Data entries
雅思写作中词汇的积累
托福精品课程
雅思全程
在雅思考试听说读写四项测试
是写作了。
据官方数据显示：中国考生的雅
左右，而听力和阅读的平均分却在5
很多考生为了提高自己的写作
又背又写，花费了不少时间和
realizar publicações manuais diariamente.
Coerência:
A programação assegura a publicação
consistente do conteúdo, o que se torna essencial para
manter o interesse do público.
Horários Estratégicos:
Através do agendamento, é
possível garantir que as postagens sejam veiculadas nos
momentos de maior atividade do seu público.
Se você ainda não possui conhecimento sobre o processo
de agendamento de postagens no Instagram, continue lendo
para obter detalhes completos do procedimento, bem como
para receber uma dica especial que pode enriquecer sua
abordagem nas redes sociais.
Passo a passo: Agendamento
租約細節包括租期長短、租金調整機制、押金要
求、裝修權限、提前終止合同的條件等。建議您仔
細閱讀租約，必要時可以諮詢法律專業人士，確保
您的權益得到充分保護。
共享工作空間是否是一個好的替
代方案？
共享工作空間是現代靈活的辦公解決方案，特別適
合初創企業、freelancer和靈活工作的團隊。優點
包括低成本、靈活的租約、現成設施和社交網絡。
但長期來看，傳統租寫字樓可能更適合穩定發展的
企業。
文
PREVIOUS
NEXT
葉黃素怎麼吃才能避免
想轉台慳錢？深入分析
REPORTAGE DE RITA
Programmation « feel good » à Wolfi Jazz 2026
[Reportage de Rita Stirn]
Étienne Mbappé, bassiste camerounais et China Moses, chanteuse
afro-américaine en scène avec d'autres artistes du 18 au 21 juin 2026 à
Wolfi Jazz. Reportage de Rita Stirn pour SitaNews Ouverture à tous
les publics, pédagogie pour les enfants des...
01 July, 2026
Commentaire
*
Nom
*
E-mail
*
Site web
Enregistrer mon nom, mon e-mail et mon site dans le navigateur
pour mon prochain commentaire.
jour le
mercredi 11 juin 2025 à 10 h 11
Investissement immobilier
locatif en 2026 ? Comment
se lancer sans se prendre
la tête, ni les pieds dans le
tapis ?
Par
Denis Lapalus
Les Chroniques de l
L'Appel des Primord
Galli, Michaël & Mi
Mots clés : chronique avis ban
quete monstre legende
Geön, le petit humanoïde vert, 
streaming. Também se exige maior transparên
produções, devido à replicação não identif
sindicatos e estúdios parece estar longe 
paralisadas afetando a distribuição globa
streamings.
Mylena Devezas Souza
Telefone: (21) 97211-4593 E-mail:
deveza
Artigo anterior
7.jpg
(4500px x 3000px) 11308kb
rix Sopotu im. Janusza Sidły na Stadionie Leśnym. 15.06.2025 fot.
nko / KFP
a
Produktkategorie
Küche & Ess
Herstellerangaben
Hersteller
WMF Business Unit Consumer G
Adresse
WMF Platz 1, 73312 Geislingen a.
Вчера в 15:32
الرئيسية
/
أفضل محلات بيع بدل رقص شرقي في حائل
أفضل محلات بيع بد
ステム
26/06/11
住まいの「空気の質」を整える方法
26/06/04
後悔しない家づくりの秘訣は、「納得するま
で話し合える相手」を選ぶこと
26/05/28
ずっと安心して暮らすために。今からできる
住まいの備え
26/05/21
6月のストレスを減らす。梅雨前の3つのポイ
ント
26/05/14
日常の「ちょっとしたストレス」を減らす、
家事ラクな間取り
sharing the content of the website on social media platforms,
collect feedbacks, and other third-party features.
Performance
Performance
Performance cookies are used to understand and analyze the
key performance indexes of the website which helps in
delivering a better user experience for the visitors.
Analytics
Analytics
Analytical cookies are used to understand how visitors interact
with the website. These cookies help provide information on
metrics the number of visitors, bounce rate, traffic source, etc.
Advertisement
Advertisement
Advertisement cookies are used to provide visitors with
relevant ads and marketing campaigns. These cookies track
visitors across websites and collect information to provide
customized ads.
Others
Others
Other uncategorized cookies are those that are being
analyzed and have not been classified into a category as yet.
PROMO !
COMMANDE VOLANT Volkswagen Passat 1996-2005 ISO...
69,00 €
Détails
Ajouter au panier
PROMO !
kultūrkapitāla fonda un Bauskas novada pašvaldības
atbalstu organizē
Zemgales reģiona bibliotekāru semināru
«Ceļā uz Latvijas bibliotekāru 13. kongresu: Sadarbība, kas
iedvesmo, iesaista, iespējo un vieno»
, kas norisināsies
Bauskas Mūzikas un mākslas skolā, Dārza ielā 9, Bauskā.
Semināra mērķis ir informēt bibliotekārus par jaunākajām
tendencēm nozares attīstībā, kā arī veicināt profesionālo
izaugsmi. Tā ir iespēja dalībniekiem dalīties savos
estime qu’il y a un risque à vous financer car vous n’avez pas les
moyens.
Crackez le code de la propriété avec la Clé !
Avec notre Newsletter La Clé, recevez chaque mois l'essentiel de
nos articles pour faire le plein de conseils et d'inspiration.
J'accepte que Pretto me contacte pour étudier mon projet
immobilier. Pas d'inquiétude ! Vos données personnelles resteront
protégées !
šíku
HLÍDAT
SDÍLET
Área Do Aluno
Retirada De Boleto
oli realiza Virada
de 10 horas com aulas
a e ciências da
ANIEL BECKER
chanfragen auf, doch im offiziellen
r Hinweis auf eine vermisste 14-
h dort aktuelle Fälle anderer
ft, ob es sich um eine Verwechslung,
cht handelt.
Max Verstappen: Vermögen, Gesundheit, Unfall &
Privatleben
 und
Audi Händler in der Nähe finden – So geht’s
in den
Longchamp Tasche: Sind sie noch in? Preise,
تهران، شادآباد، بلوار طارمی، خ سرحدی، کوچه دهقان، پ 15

- [Brief] Write the entries above out again. Match them exactly.

- [Solution to the exercise]
雅思写作中词汇的积累
托福精品课程
雅思全程
在雅思考试听说读写四项测试
是写作了。
据官方数据显示：中国考生的雅
左右，而听力和阅读的平均分却在5
很多考生为了提高自己的写作
又背又写，花费了不少时间和
realizar publicações manuais diariamente.
Coerência:
A programação assegura a publicação
consistente do conteúdo, o que se torna essencial para
manter o interesse do público.
Horários Estratégicos:
Através do agendamento, é
possível garantir que as postagens sejam veiculadas nos
momentos de maior atividade do seu público.
Se você ainda não possui conhecimento sobre o processo
de agendamento de postagens no Instagram, continue lendo
para obter detalhes completos do procedimento, bem como
para receber uma dica especial que pode enriquecer sua
abordagem nas redes sociais.
Passo a passo: Agendamento
租約細節包括租期長短、租金調整機制、押金要
求、裝修權限、提前終止合同的條件等。建議您仔
細閱讀租約，必要時可以諮詢法律專業人士，確保
您的權益得到充分保護。
共享工作空間是否是一個好的替
代方案？
共享工作空間是現代靈活的辦公解決方案，特別適
合初創企業、freelancer和靈活工作的團隊。優點
包括低成本、靈活的租約、現成設施和社交網絡。
但長期來看，傳統租寫字樓可能更適合穩定發展的
企業。
文
PREVIOUS
NEXT
葉黃素怎麼吃才能避免
想轉台慳錢？深入分析
REPORTAGE DE RITA
Programmation « feel good » à Wolfi Jazz 2026
[Reportage de Rita Stirn]
Étienne Mbappé, bassiste camerounais et China Moses, chanteuse
afro-américaine en scène avec d'autres artistes du 18 au 21 juin 2026 à
Wolfi Jazz. Reportage de Rita Stirn pour SitaNews Ouverture à tous
les publics, pédagogie pour les enfants des...
01 July, 2026
Commentaire
*
Nom
*
E-mail
*
Site web
Enregistrer mon nom, mon e-mail et mon site dans le navigateur
pour mon prochain commentaire.
jour le
mercredi 11 juin 2025 à 10 h 11
Investissement immobilier
locatif en 2026 ? Comment
se lancer sans se prendre
la tête, ni les pieds dans le
tapis ?
Par
Denis Lapalus
Les Chroniques de l
L'Appel des Primord
Galli, Michaël & Mi
Mots clés : chronique avis ban
quete monstre legende
Geön, le petit humanoïde vert, 
streaming. Também se exige maior transparên
produções, devido à replicação não identif
sindicatos e estúdios parece estar longe 
paralisadas afetando a distribuição globa
streamings.
Mylena Devezas Souza
Telefone: (21) 97211-4593 E-mail:
deveza
Artigo anterior
7.jpg
(4500px x 3000px) 11308kb
rix Sopotu im. Janusza Sidły na Stadionie Leśnym. 15.06.2025 fot.
nko / KFP
a
Produktkategorie
Küche & Ess
Herstellerangaben
Hersteller
WMF Business Unit Consumer G
Adresse
WMF Platz 1, 73312 Geislingen a.
Вчера в 15:32
الرئيسية
/
أفضل محلات بيع بدل رقص شرقي في حائل
أفضل محلات بيع بد
ステム
26/06/11
住まいの「空気の質」を整える方法
26/06/04
後悔しない家づくりの秘訣は、「納得するま
で話し合える相手」を選ぶこと
26/05/28
ずっと安心して暮らすために。今からできる
住まいの備え
26/05/21
6月のストレスを減らす。梅雨前の3つのポイ
ント
26/05/14
日常の「ちょっとしたストレス」を減らす、
家事ラクな間取り
sharing the content of the website on social media platforms,
collect feedbacks, and other third-party features.
Performance
Performance
Performance cookies are used to understand and analyze the
key performance indexes of the website which helps in
delivering a better user experience for the visitors.
Analytics
Analytics
Analytical cookies are used to understand how visitors interact
with the website. These cookies help provide information on
metrics the number of visitors, bounce rate, traffic source, etc.
Advertisement
Advertisement
Advertisement cookies are used to provide visitors with
relevant ads and marketing campaigns. These cookies track
visitors across websites and collect information to provide
customized ads.
Others
Others
Other uncategorized cookies are those that are being
analyzed and have not been classified into a category as yet.
PROMO !
COMMANDE VOLANT Volkswagen Passat 1996-2005 ISO...
69,00 €
Détails
Ajouter au panier
PROMO !
kultūrkapitāla fonda un Bauskas novada pašvaldības
atbalstu organizē
Zemgales reģiona bibliotekāru semināru
«Ceļā uz Latvijas bibliotekāru 13. kongresu: Sadarbība, kas
iedvesmo, iesaista, iespējo un vieno»
, kas norisināsies
Bauskas Mūzikas un mākslas skolā, Dārza ielā 9, Bauskā.
Semināra mērķis ir informēt bibliotekārus par jaunākajām
tendencēm nozares attīstībā, kā arī veicināt profesionālo
izaugsmi. Tā ir iespēja dalībniekiem dalīties savos
estime qu’il y a un risque à vous financer car vous n’avez pas les
moyens.
Crackez le code de la propriété avec la Clé !
Avec notre Newsletter La Clé, recevez chaque mois l'essentiel de
nos articles pour faire le plein de conseils et d'inspiration.
J'accepte que Pretto me contacte pour étudier mon projet
immobilier. Pas d'inquiétude ! Vos données personnelles resteront
protégées !
šíku
HLÍDAT
SDÍLET
Área Do Aluno
Retirada De Boleto
oli realiza Virada
de 10 horas com aulas
a e ciências da
ANIEL BECKER
chanfragen auf, doch im offiziellen
r Hinweis auf eine vermisste 14-
h dort aktuelle Fälle anderer
ft, ob es sich um eine Verwechslung,
cht handelt.
Max Verstappen: Vermögen, Gesundheit, Unfall &
Privatleben
 und
Audi Händler in der Nähe finden – So geht’s
in den
Longchamp Tasche: Sind sie noch in? Preise,
تهران، شادآباد، بلوار طارمی، خ سرحدی، کوچه دهقان، پ 15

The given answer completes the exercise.